Well, here’s one very good reason to have a business plan: Owners with business plans enjoy 30% faster growth than those without a business plan.
That’s why the majority of larger businesses – and 71% of the fastest-growing companies – always have a plan. Whether it’s a good plan and whether it’s followed are different matters, but they always have a plan.
By the time a business has 25 staff, things just become chaos without a plan, and usually by this point someone has pointed out the need and got on with planning. As the old saying (attributed to Benjamin Franklin) goes, ‘failing to plan is planning to fail’.
Why don’t small businesses plan?
Here are some of the reasons I’m usually given:
- We don’t have time for planning
- Things change too fast
- I have a plan, it’s in my head
- Having a plan is too restrictive and we like to be opportunistic
I suspect there are other reasons too, but just a bit too embarrassing to admit:
- Many small business owners have never been taught how to plan
- Planning feels like hard work and there’s always something more interesting
- Until they’ve had a good plan, they don’t know what they’re missing
4 reasons why businesses need a plan
1. Think of a business plan as a roadmap. It will guide you as you navigate the decisions and hurdles that lay ahead as your business grows.
2. Creating a business plan helps you define and set your objectives so you can measure your progress against your long-term business goals
3. If you’re looking to raise funding, a business plan can help to persuade potential investors that you have a long-term vision for financial success
4. Risk is an inevitable part of business, but a business plan can help to reduce the risk factor by providing a template for considered decision-making
Business plans drive growth
When I persuade a business owner and their team to create a plan, it is without any doubt the single biggest factor in driving them forward with accelerated growth.
When you have a plan:
- You can see where you’re going and what’s important to get there
- You can prioritise the tasks that will bring you closer to your goal
With a plan on paper, the whole team can share the same common goals. If goals are only verbalised, everyone can interpret them differently.
That’s why my clients say how liberating it feels to have a plan. The change in them and the business is often dramatic and exciting!
What does a good plan look like?
The good news is there’s no one size fits all approach to business planning. As long as it covers your business goals, objectives, and pathway to business growth you’re increasing your chances of success.
Whether you choose to plan using graphs, Gantt charts, or short lists, be sure to keep it simple.
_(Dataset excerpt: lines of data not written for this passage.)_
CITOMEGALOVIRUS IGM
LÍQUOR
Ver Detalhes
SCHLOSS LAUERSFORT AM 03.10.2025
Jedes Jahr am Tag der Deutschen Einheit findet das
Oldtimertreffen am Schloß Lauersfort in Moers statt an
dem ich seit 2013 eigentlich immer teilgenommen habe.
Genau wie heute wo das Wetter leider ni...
Plus, if you keep a summary of your plan on the wall it will act as a constant reminder and keep everyone in your business focused and aligned.
Planning for tomorrow
As well as planning for the future, you can also plan for tomorrow by ending each day by writing your to-do list for the following day.
Not only will listing tomorrow’s tasks help you to hit the ground running and prioritise your time each morning, but it’s also a great way to embed planning as a regular habit.
The bottom line is if you want to achieve growth more quickly – and make your life easier – then you should make creating a plan your biggest priority.